From 1985 to 1990, she served on the Ohio State Board of Education. Known in Columbus as "the highest ranking African-American education lawmaker in the state of Ohio," Prentiss served eight years in the Ohio State House of Representatives (8th district) before serving eight years in the Ohio State Senate (21st district). While in the Ohio State Senate, she represented constituents of Bratenahl, Brooklyn Heights, Cleveland Heights, Cuyahoga Heights, East Cleveland, Newburgh Heights and University Heights. She served as minority whip (during the 125th General Assembly), was Senate minority leader, was the first female president of the Ohio Legislative Black Caucus (OLBC), and was the second African-American woman to serve as the Democratic leader in the Ohio Senate (after Rhine McLin).

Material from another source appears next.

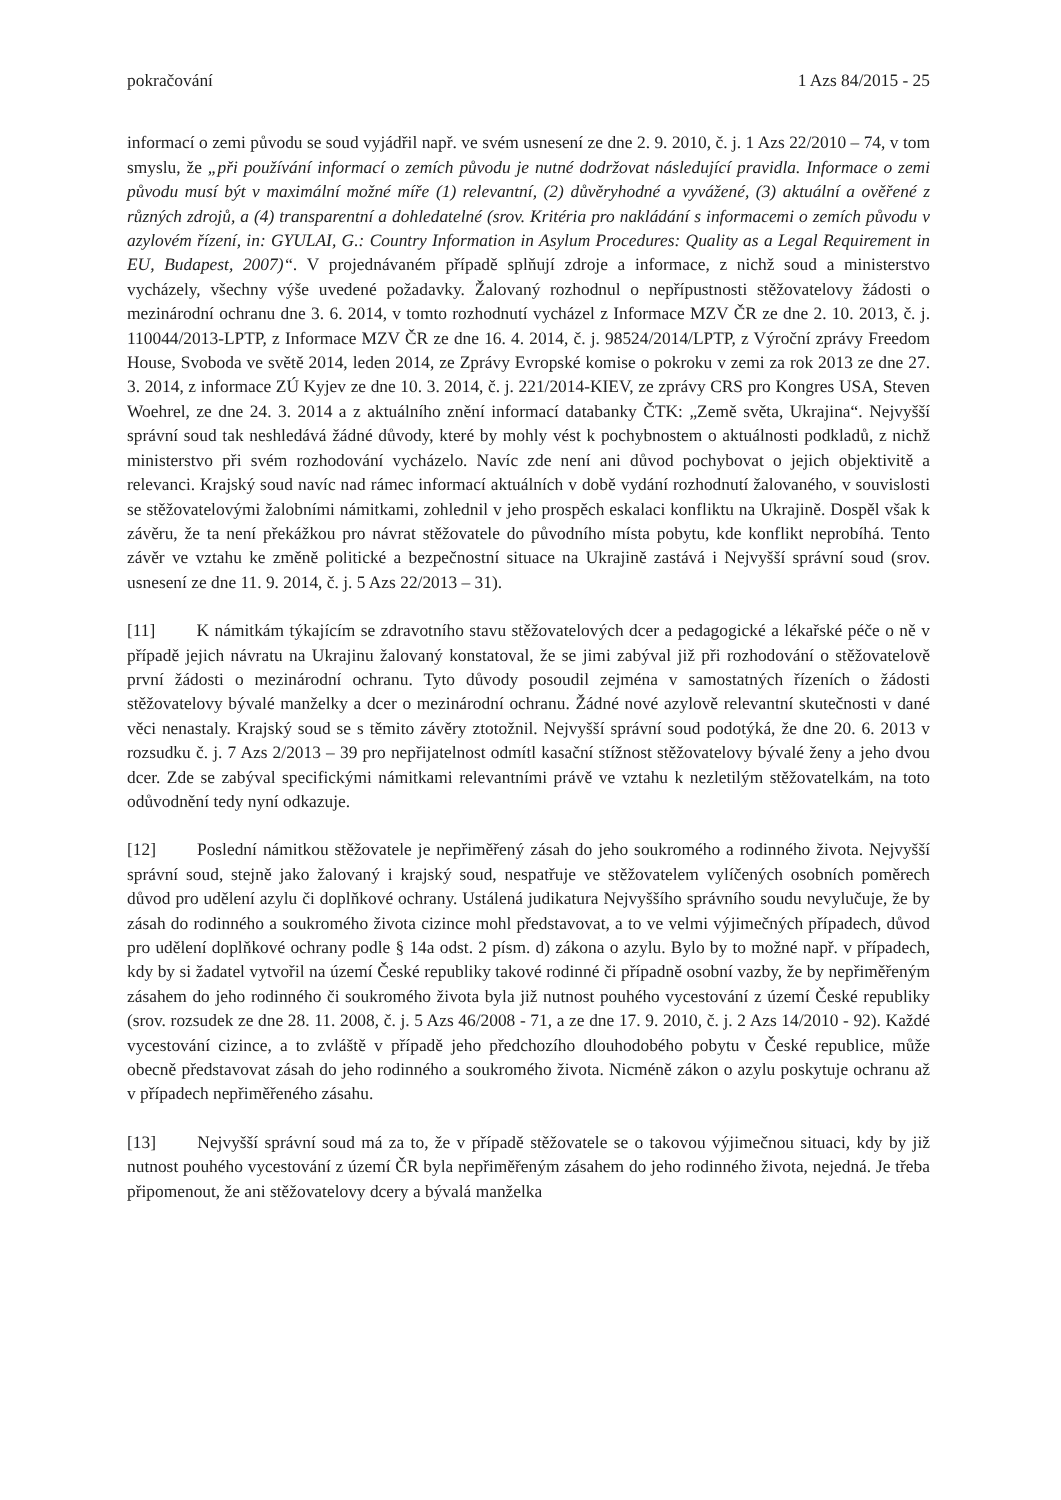pokračování 1 Azs 84/2015 - 25
informací o zemi původu se soud vyjádřil např. ve svém usnesení ze dne 2. 9. 2010, č. j. 1 Azs 22/2010 – 74, v tom smyslu, že „při používání informací o zemích původu je nutné dodržovat následující pravidla. Informace o zemi původu musí být v maximální možné míře (1) relevantní, (2) důvěryhodné a vyvážené, (3) aktuální a ověřené z různých zdrojů, a (4) transparentní a dohledatelné (srov. Kritéria pro nakládání s informacemi o zemích původu v azylovém řízení, in: GYULAI, G.: Country Information in Asylum Procedures: Quality as a Legal Requirement in EU, Budapest, 2007)“. V projednávaném případě splňují zdroje a informace, z nichž soud a ministerstvo vycházely, všechny výše uvedené požadavky. Žalovaný rozhodnul o nepřípustnosti stěžovatelovy žádosti o mezinárodní ochranu dne 3. 6. 2014, v tomto rozhodnutí vycházel z Informace MZV ČR ze dne 2. 10. 2013, č. j. 110044/2013-LPTP, z Informace MZV ČR ze dne 16. 4. 2014, č. j. 98524/2014/LPTP, z Výroční zprávy Freedom House, Svoboda ve světě 2014, leden 2014, ze Zprávy Evropské komise o pokroku v zemi za rok 2013 ze dne 27. 3. 2014, z informace ZÚ Kyjev ze dne 10. 3. 2014, č. j. 221/2014-KIEV, ze zprávy CRS pro Kongres USA, Steven Woehrel, ze dne 24. 3. 2014 a z aktuálního znění informací databanky ČTK: „Země světa, Ukrajina“. Nejvyšší správní soud tak neshledává žádné důvody, které by mohly vést k pochybnostem o aktuálnosti podkladů, z nichž ministerstvo při svém rozhodování vycházelo. Navíc zde není ani důvod pochybovat o jejich objektivitě a relevanci. Krajský soud navíc nad rámec informací aktuálních v době vydání rozhodnutí žalovaného, v souvislosti se stěžovatelovými žalobními námitkami, zohlednil v jeho prospěch eskalaci konfliktu na Ukrajině. Dospěl však k závěru, že ta není překážkou pro návrat stěžovatele do původního místa pobytu, kde konflikt neprobíhá. Tento závěr ve vztahu ke změně politické a bezpečnostní situace na Ukrajině zastává i Nejvyšší správní soud (srov. usnesení ze dne 11. 9. 2014, č. j. 5 Azs 22/2013 – 31).
[11] K námitkám týkajícím se zdravotního stavu stěžovatelových dcer a pedagogické a lékařské péče o ně v případě jejich návratu na Ukrajinu žalovaný konstatoval, že se jimi zabýval již při rozhodování o stěžovatelově první žádosti o mezinárodní ochranu. Tyto důvody posoudil zejména v samostatných řízeních o žádosti stěžovatelovy bývalé manželky a dcer o mezinárodní ochranu. Žádné nové azylově relevantní skutečnosti v dané věci nenastaly. Krajský soud se s těmito závěry ztotožnil. Nejvyšší správní soud podotýká, že dne 20. 6. 2013 v rozsudku č. j. 7 Azs 2/2013 – 39 pro nepřijatelnost odmítl kasační stížnost stěžovatelovy bývalé ženy a jeho dvou dcer. Zde se zabýval specifickými námitkami relevantními právě ve vztahu k nezletilým stěžovatelkám, na toto odůvodnění tedy nyní odkazuje.
[12] Poslední námitkou stěžovatele je nepřiměřený zásah do jeho soukromého a rodinného života. Nejvyšší správní soud, stejně jako žalovaný i krajský soud, nespatřuje ve stěžovatelem vylíčených osobních poměrech důvod pro udělení azylu či doplňkové ochrany. Ustálená judikatura Nejvyššího správního soudu nevylučuje, že by zásah do rodinného a soukromého života cizince mohl představovat, a to ve velmi výjimečných případech, důvod pro udělení doplňkové ochrany podle § 14a odst. 2 písm. d) zákona o azylu. Bylo by to možné např. v případech, kdy by si žadatel vytvořil na území České republiky takové rodinné či případně osobní vazby, že by nepřiměřeným zásahem do jeho rodinného či soukromého života byla již nutnost pouhého vycestování z území České republiky (srov. rozsudek ze dne 28. 11. 2008, č. j. 5 Azs 46/2008 - 71, a ze dne 17. 9. 2010, č. j. 2 Azs 14/2010 - 92). Každé vycestování cizince, a to zvláště v případě jeho předchozího dlouhodobého pobytu v České republice, může obecně představovat zásah do jeho rodinného a soukromého života. Nicméně zákon o azylu poskytuje ochranu až v případech nepřiměřeného zásahu.
[13] Nejvyšší správní soud má za to, že v případě stěžovatele se o takovou výjimečnou situaci, kdy by již nutnost pouhého vycestování z území ČR byla nepřiměřeným zásahem do jeho rodinného života, nejedná. Je třeba připomenout, že ani stěžovatelovy dcery a bývalá manželka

Prentiss was on numerous committees, and consistently advocated for those most underserved. She spearheaded significant legislation that helped to decrease the Black-white academic achievement gap, she obtained funding for all-day kindergarten and reduced class sizes, and she worked tirelessly to improve education for students of all races. Under her leadership, the NBCSL published Closing the Achievement Gap: Improving Educational Outcomes for African American Children, which helped to put the achievement gap on the national agenda.

Prentiss was also on the founding board of directors for the nonpartisan economic policy group Policy Matters Ohio.

In 2007, she was chosen to be the Special Education adviser to Ohio Governor Ted Strickland.

Prentiss appeared on the pilot episode of 30 Days, discussing living on minimum wage.

She was a candidate in the special election to replace Stephanie Tubbs-Jones in the 110th Congress, but withdrew before the primary.

Prentiss died in Cleveland on April 2, 2024, at the age of 82.